Asylum seekers from the Democratic Republic of the Congo wait for health screening near the border in Zombo, Uganda. (Photo: UNHCR/Rocco Nuri)
When Brenda Namutebi renounced Islam and accepted Christ as her savior in a local Catholic Church, her Muslim husband and neighbors subjected her to harsh conditions, hoping she might change her mind.
Namutebi's husband beat her severely, squeezed her throat and threatened her with death and divorce. Her neighbors cursed her and told her she would never live in the community and have peace as long as she was a Christian.
"I went through hell and I didn't know I would survive," said the 35-year-old mother of three young children, who was rescued by police and now lives in a rental home in Bududa. "They wanted to kill me because of my faith, but Jesus saved me. I will continue to believe in Christ, despite the troubles I'm going through right now."
Her husband has now married another wife and disowned her children. The local sheikhs have ordered her to return her dowry of $180 and 13 cows to her husband and his family. Failure to make any payment would warrant her arrest and being detained until she pays back the dowry, she said.
"They don't even care that I am single-handedly raising my children without a job," Namutebi said as she broke down in tears and had to be comforted by her children.
Namutebi is one of millions of Christians in Uganda who face persecution from radical Muslims and some members of traditional African religions. Most Ugandans are Christian, but Namutebi lives in a region where most of the Muslim population resides. Through the country's decentralized system of government, the region has become essentially a self-governed Shariah fiefdom.
In neighboring Budaka district, Julius Musisi, 16, was killed in October after being attacked with a machete by Muslim extremists for refusing to convert to Islam. His father, Peter Mukisa, a Catholic catechist, said Julius was attacked on his way from the market and told he must convert to Islam.
"When my son refused to convert to Islam he was hacked to death," said Mukisa, noting that the incident happened a few days after hardline Muslims also beat and drowned a 25-year-old pastor Protestant pastor and his church member in Lake Nakuwa. "We've been living in fear of attacks, and we need the government to protect us."
The situation in eastern Uganda is mirrored across the country. On Oct. 31, Muslim extremists killed a pastor in northern Uganda after he compared Christianity and Islam in a radio broadcast. David Omara, 64, a pastor of Christian Church Center and a well-known radio preacher in the area, was beaten and strangled after finishing his broadcast.
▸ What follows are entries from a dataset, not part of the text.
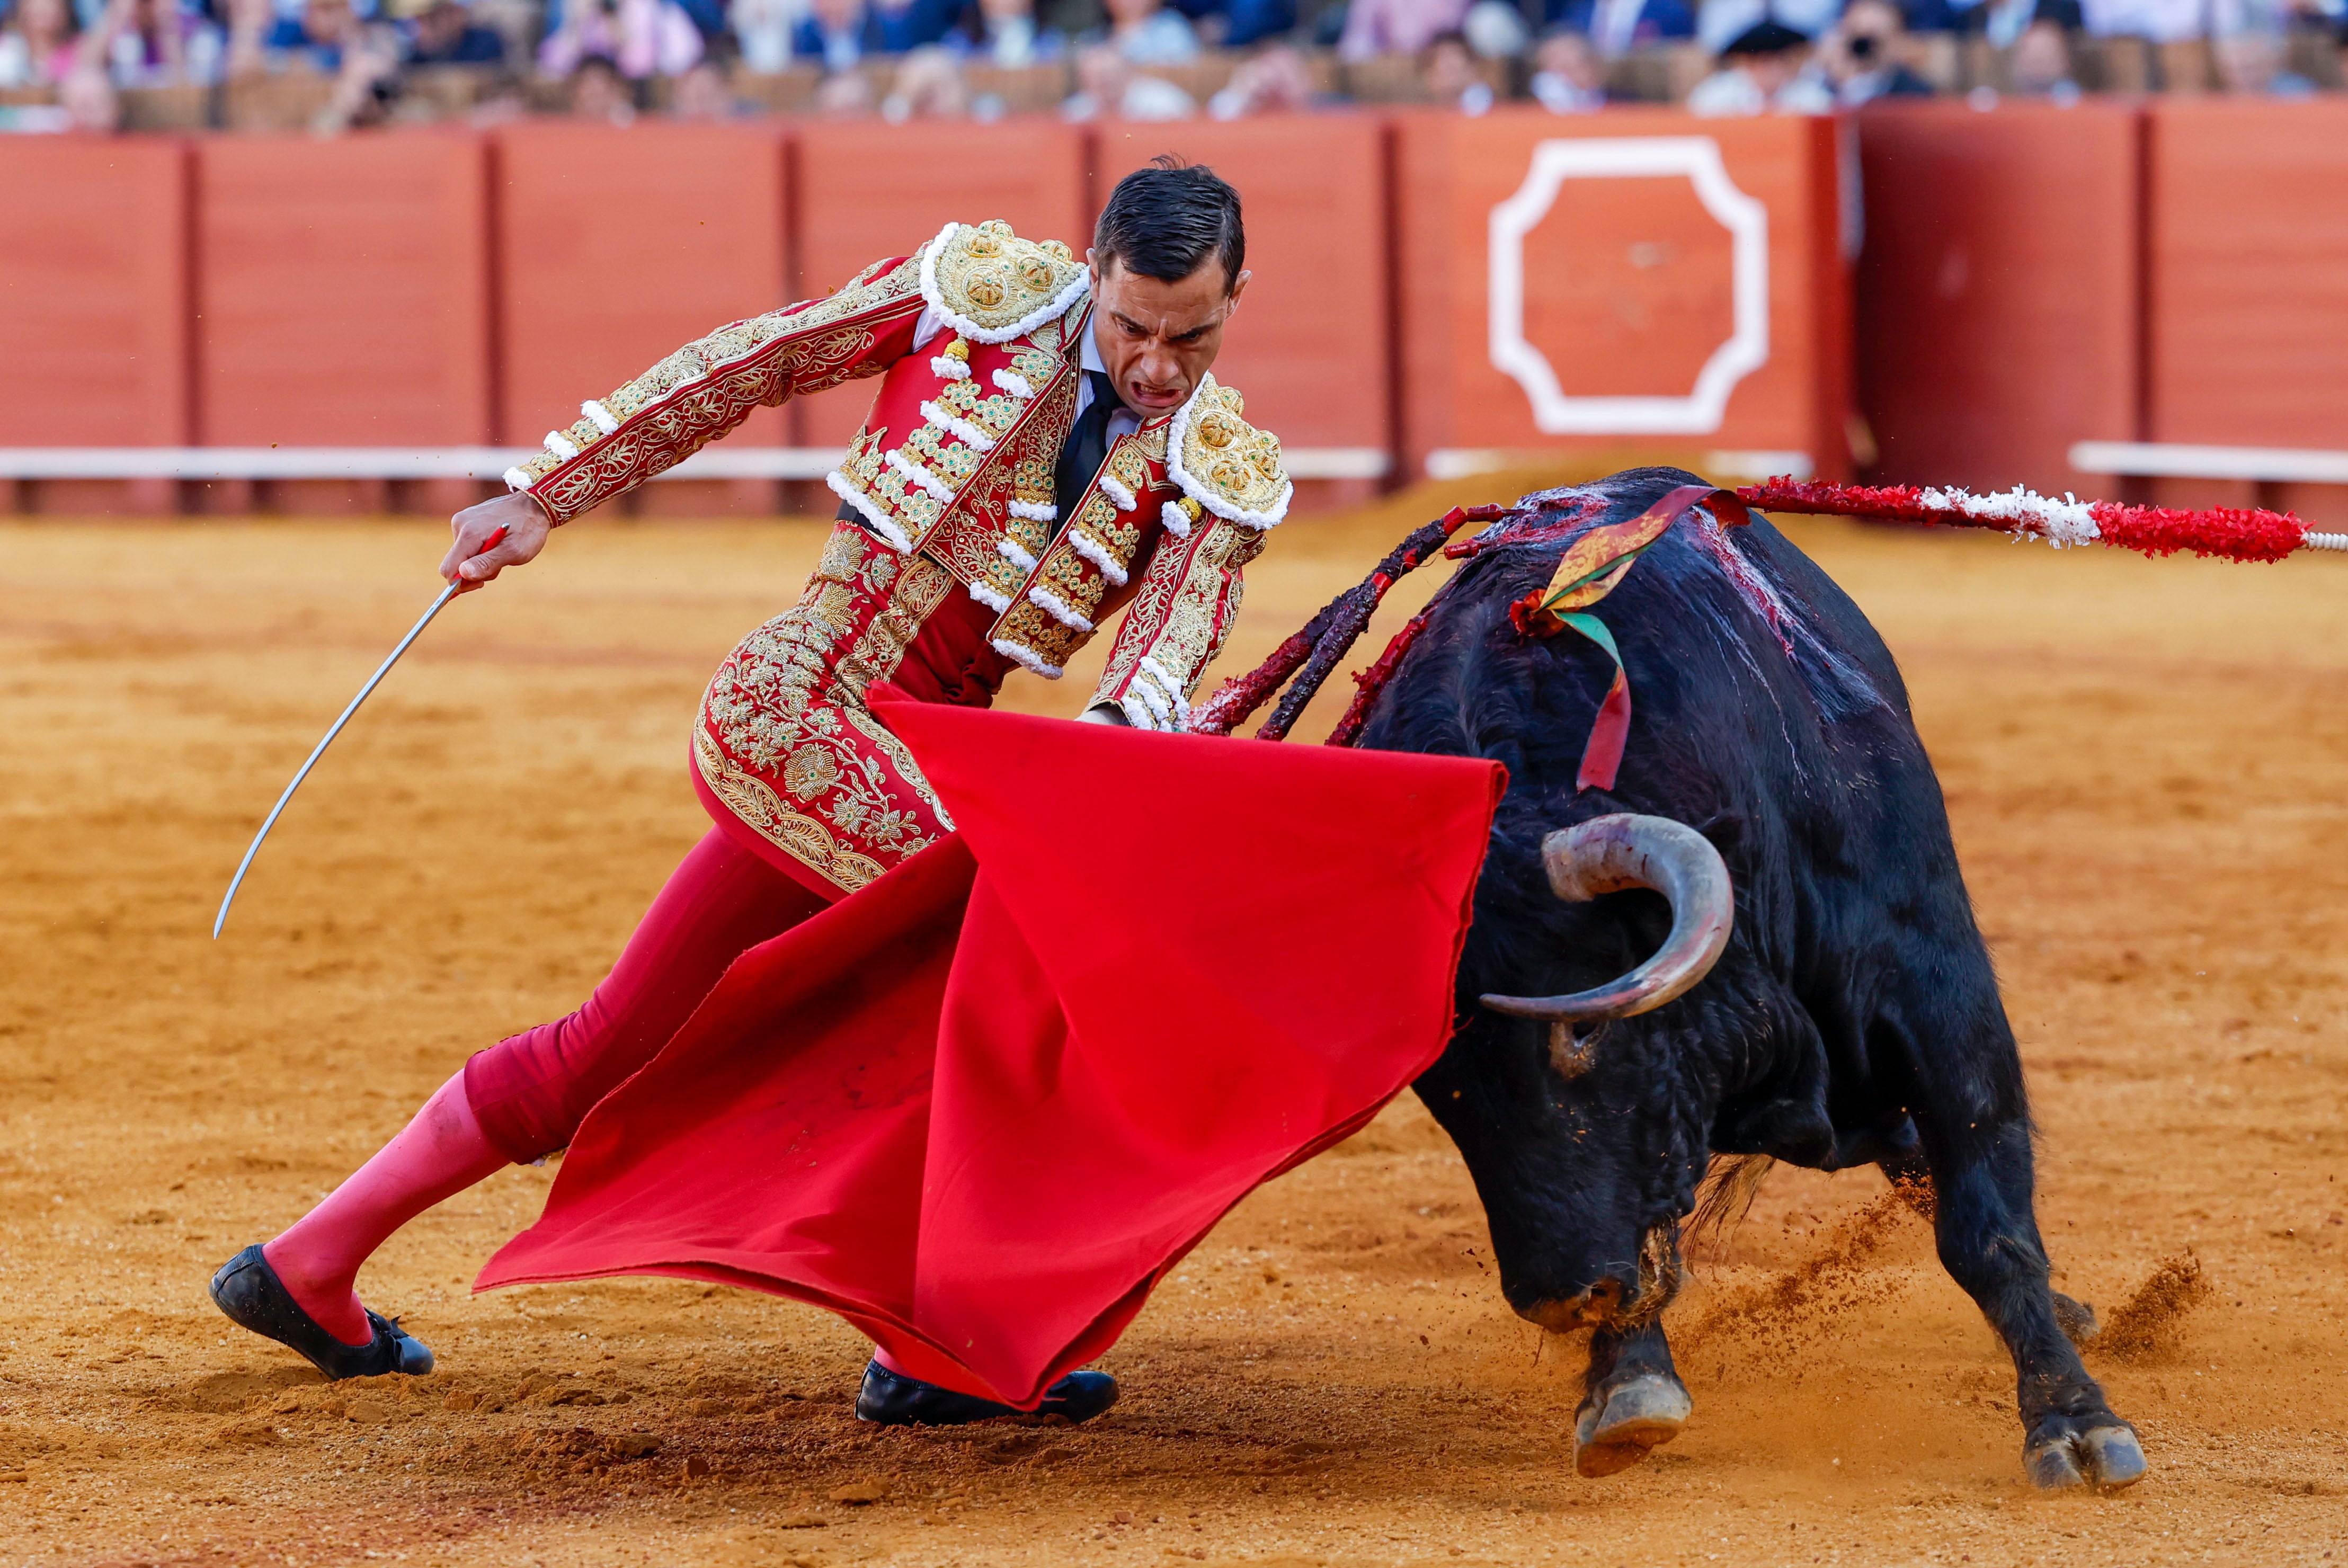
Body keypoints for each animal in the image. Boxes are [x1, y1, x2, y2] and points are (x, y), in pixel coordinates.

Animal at [1343, 469, 2150, 1493]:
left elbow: (1984, 1215)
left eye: (1583, 1030)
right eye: (1440, 1080)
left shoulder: (1938, 992)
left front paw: (2075, 1424)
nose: (1557, 1298)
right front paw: (1627, 1385)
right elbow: (1647, 1219)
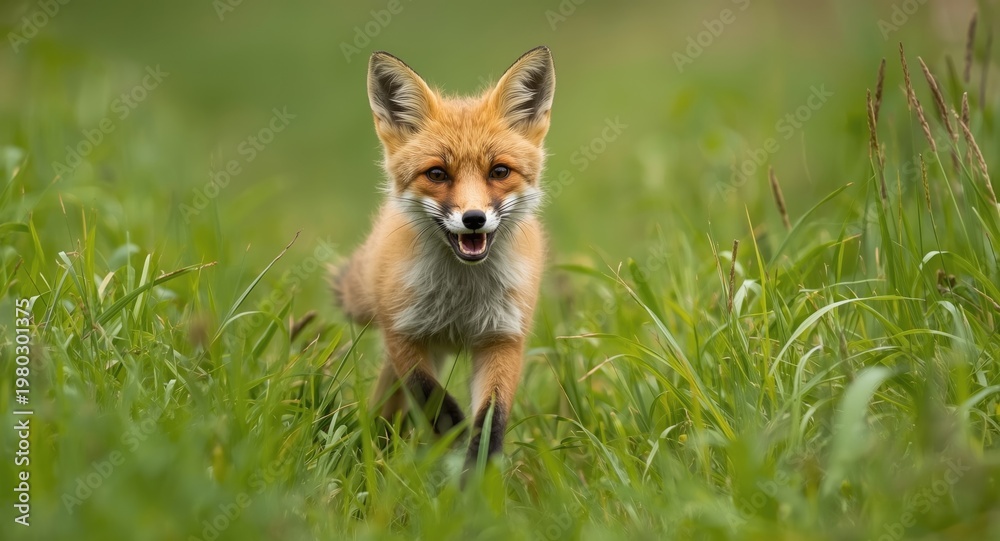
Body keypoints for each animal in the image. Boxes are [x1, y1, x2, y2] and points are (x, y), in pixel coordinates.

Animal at [332, 46, 556, 465]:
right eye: (437, 174)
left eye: (499, 171)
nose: (473, 219)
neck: (461, 299)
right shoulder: (401, 332)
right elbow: (431, 395)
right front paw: (453, 436)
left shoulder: (503, 339)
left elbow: (491, 418)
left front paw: (477, 473)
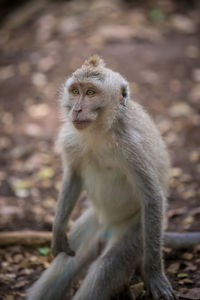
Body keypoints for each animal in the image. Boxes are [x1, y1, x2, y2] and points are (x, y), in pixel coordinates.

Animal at [27, 55, 200, 298]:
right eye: (75, 91)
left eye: (91, 93)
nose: (77, 109)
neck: (99, 131)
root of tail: (108, 227)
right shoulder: (70, 136)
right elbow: (74, 175)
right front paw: (58, 231)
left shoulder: (132, 146)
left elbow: (152, 197)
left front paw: (155, 275)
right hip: (94, 219)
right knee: (65, 263)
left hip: (137, 232)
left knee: (106, 267)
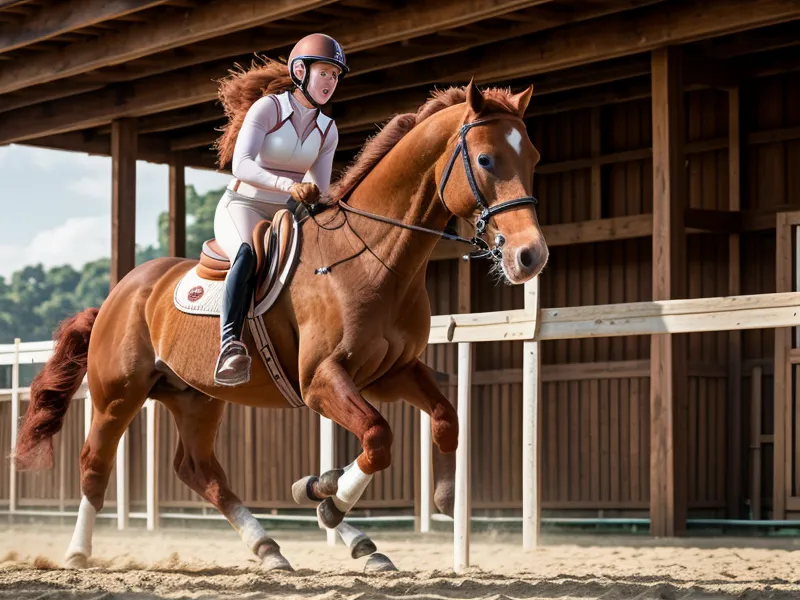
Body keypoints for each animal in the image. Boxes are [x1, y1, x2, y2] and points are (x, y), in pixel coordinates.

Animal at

People from throughout the religious spectrum have condemned the attacks, telling Ugandans they should not be divided by religion.
Father Romanus Olweny of the Archdiocese of Tororo reiterated his call for tolerance and peace in the face of attacks, emphasizing that both Islam and Christianity promote tolerance and peace.
"It's very disheartening to lose lives because of one's belief," Father Olweny told Catholic News Service. "We have to be tolerant with one another and live in an open and free society where one is allowed to worship freely without fear of attacks."
Father Olweny, who holds a Ph.D. in Education and lectures at St. Paul's College in Mbale, urged Christian and Muslim leaders to persevere in their role as educators by preaching love and brotherhood within families, communities and places of worship. He also urged all people to seek peace and strive to show mercy and compassion amid difficult circumstances.
"Our message of peace and tolerance has been very clear in our parishes and everywhere we go," said Father Olweny, who also visits villages to promote peace and unity among Christians and Muslims. "We want people to live in harmony and recognize each other as brother and sister."
Freedom of religion is guaranteed by the Uganda Constitution but is not widely practiced.
Father Timothy Mayamba of St. John Bosco Catholic Parish in Bududa said there was widespread intolerance toward Christians, especially Catholics in eastern Uganda. He said it was time for the police to prevent the crimes. Segregation and persecution of Christians is not only violent but can be done psychologically, he noted.
"In most cases, it's not open persecution like you hear in other countries, where people are prohibited from praying," he told CNS. "Vulnerable and needy persons are a soft target. Perpetrators always put pressure on people who are in need, threatening to suspend the support unless they convert to the religion they want. We have had incidents where perpetrators have removed rosaries from children and parishioners and destroyed them (rosaries)."
"It is a big threat because everything begins small; these small thing amounts to something big," the priest said. "People are instilling anger into the young people at such an age. Eventually, they make the child grow with a lot of prejudice to one another."
Sheikh Muhammad Yusuf, a leader in eastern Uganda, said Islam "totally forbids the killing of innocents," and attacks on Christians are "unacceptable and condemnable" and defy the teachings of the prophet Muhammad.
"But I want to urge some of our Christian brothers to exercise respect and discipline while carrying out their activities," he said. "They need not to provoke other people who belong to different faith. We all need to be tolerant with one another."